§ **TEXTO**
______________________________
El término arte urbano funciona como un cajón de sastre que reune corrientes de actuación muy diferentes en origen, forma e intención. Desde el juego competitivo y sectario del graffiti hasta formas de arte abiertas al público general, desde artistas centrados en la propagación de una identidad gráfica –una suerte de versión para todos los públicos del graffiti– hasta artistas que trabajan a partir de contextos concretos, como el madrileño SpY o el sueco Akay, pasando por distintas formas de activismo vinculadas a menudo al culture jamming.
El punto común de estas diferentes corrientes se encuentra en que ocurren en el espacio público y por iniciativa exclusiva del artista, sin el control de ninguna institución. La adopción de esta metodología supone ventajas e inconvenientes: por un lado implica renunciar a los presupuestos del arte público y a operar en la ilegalidad, que conlleva persecución y precariedad. Pero, por otro, permite actuar de forma inmediata, sin esperas burocráticas, y contar lo que se quiera, sin filtros ni censuras.
______________________________
§ **MATERIAL PROPORCIONADO**
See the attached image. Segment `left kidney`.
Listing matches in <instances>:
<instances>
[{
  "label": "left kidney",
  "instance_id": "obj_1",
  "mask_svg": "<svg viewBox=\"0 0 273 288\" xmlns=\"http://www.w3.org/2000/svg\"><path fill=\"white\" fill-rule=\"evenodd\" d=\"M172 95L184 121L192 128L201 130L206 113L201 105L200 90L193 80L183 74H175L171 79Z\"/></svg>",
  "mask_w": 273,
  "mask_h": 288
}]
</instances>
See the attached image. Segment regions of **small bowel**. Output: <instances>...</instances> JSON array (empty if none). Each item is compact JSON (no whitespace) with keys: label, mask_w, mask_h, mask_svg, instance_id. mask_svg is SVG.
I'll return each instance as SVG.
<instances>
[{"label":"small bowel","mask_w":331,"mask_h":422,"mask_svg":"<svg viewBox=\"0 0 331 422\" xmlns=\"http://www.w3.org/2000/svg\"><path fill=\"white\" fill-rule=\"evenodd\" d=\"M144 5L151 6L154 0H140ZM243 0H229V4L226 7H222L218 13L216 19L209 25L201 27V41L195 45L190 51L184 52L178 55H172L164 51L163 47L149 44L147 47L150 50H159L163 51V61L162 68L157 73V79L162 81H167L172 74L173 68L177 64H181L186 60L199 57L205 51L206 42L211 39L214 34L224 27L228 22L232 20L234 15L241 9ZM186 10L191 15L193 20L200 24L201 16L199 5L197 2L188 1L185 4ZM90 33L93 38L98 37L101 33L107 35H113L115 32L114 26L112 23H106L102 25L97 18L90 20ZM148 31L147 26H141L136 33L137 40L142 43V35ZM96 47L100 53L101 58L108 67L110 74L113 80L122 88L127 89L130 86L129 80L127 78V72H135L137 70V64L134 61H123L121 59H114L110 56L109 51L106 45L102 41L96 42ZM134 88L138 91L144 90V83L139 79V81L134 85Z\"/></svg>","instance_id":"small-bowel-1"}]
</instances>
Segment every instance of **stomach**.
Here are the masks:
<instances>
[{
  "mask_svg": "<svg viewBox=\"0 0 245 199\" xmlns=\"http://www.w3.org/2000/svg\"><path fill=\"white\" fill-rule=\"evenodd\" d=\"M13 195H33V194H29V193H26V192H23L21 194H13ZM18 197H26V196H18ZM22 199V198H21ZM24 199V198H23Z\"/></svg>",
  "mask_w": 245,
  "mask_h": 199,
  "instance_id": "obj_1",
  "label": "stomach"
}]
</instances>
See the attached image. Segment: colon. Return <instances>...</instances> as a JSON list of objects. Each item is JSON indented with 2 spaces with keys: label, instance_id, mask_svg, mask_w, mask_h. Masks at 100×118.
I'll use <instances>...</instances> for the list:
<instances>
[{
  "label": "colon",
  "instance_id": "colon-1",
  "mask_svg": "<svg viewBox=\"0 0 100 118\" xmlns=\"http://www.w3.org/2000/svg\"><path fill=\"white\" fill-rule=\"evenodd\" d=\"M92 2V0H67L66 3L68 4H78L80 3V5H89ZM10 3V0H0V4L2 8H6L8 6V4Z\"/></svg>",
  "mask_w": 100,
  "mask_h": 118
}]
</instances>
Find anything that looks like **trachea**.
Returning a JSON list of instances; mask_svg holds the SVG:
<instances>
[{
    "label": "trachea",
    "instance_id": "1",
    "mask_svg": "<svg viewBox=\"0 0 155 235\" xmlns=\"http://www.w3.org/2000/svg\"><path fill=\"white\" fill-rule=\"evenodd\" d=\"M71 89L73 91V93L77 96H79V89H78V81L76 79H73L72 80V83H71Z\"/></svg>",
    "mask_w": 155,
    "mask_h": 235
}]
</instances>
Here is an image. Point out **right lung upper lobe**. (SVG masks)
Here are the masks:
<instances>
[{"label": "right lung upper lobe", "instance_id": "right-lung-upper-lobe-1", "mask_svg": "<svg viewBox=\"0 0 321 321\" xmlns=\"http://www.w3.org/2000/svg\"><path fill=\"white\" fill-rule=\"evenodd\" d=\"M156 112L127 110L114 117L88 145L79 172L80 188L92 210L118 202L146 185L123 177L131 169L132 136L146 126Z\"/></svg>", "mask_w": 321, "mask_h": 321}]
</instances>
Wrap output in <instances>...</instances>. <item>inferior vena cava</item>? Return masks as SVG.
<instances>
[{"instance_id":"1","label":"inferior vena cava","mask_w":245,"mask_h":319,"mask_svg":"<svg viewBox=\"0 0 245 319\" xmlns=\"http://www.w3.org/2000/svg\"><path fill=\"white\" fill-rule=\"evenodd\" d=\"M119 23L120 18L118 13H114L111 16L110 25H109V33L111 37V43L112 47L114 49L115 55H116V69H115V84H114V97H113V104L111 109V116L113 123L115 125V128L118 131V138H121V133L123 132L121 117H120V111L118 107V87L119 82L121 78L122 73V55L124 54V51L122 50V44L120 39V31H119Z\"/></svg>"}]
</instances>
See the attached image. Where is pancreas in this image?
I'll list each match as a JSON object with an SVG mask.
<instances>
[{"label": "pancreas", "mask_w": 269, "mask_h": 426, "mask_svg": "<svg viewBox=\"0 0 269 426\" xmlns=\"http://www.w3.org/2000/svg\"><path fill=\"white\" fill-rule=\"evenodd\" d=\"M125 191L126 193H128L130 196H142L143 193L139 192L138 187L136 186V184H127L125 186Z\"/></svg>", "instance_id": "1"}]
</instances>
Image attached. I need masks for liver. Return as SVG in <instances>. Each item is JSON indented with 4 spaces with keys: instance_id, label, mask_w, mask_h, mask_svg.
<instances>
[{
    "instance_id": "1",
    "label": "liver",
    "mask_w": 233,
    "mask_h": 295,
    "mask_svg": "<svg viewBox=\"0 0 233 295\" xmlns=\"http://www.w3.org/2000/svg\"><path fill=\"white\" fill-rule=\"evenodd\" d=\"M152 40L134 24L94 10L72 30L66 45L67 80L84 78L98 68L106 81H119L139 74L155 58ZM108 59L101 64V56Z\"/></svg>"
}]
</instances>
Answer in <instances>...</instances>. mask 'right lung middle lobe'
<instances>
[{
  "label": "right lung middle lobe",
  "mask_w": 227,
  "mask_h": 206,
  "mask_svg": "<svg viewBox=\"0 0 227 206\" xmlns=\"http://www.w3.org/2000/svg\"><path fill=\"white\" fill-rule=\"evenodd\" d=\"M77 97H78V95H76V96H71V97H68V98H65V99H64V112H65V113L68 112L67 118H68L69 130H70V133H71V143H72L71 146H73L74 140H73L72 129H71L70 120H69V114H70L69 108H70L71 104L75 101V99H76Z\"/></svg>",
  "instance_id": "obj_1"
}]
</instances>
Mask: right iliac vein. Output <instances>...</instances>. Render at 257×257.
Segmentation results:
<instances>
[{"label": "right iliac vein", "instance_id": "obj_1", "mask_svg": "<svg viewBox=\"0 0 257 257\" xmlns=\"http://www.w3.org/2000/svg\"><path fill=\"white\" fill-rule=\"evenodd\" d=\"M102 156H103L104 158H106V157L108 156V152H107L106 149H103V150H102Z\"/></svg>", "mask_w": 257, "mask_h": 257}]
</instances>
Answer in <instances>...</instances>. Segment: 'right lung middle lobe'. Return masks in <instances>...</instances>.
______________________________
§ **OBJETIVO 1**
Devuelve, sin cambiar nada, el fragmento del texto sobre el arte urbano que comienza en "El punto común" y acaba en "filtros ni censuras.".
§ **OBJETIVO 2**
Enumera todas las corrientes de actuación que, según el texto sobre el arte urbano, reúne ese término.
§ **OBJETIVO 3**
Por favor, prolonga el texto sobre el arte urbano a partir de su última oración.

§ **RESPUESTA ESPERADA 1**
El punto común de estas diferentes corrientes se encuentra en que ocurren en el espacio público y por iniciativa exclusiva del artista, sin el control de ninguna institución. La adopción de esta metodología supone ventajas e inconvenientes: por un lado implica renunciar a los presupuestos del arte público y a operar en la ilegalidad, que conlleva persecución y precariedad. Pero, por otro, permite actuar de forma inmediata, sin esperas burocráticas, y contar lo que se quiera, sin filtros ni censuras.

§ **RESPUESTA ESPERADA 2**
- El juego competitivo y sectario del graffiti
- Formas de arte abiertas al público general
- Artistas centrados en la propagación de una identidad gráfica
- Artistas que trabajan a partir de contextos concretos
- Distintas formas de activismo vinculadas a menudo al culture jamming

§ **RESPUESTA ESPERADA 3**
La libertad en cuanto a los contenidos es una de las grandes ventajas del arte urbano. Se habla a menudo de él como de una manifestación real de la libertad de expresión, en una época en que la expresión en el espacio público está monopolizada por la comunicación comercial. Aunque lo cierto es que esta libertad no se explota tanto como cabría esperar, y el contenido de buena parte del arte de calle no va más allá de la autopromoción y el caramelo visual. Esto no hace sino invitar a ese consumo rápido y superficial del arte urbano que, como decía, es norma.
Pero no todo es así. Como en toda forma de arte, más allá del pelotón existen propuestas sensibles, inteligentes, comprometidas y bien articuladas, capaces de emocionarnos, de hacernos reír, llorar y pensar. Artistas gráficos como MOMO, 3ttman, Eltono, Blu o Dan Witz, artistas contextuales como Adams, Brad Downey o Les Frères Ripoulain, activistas como los Space Hijackers o incluso artistas del graffiti como Alexey Klyuykov, son ejemplos de que el arte urbano llega mucho más allá.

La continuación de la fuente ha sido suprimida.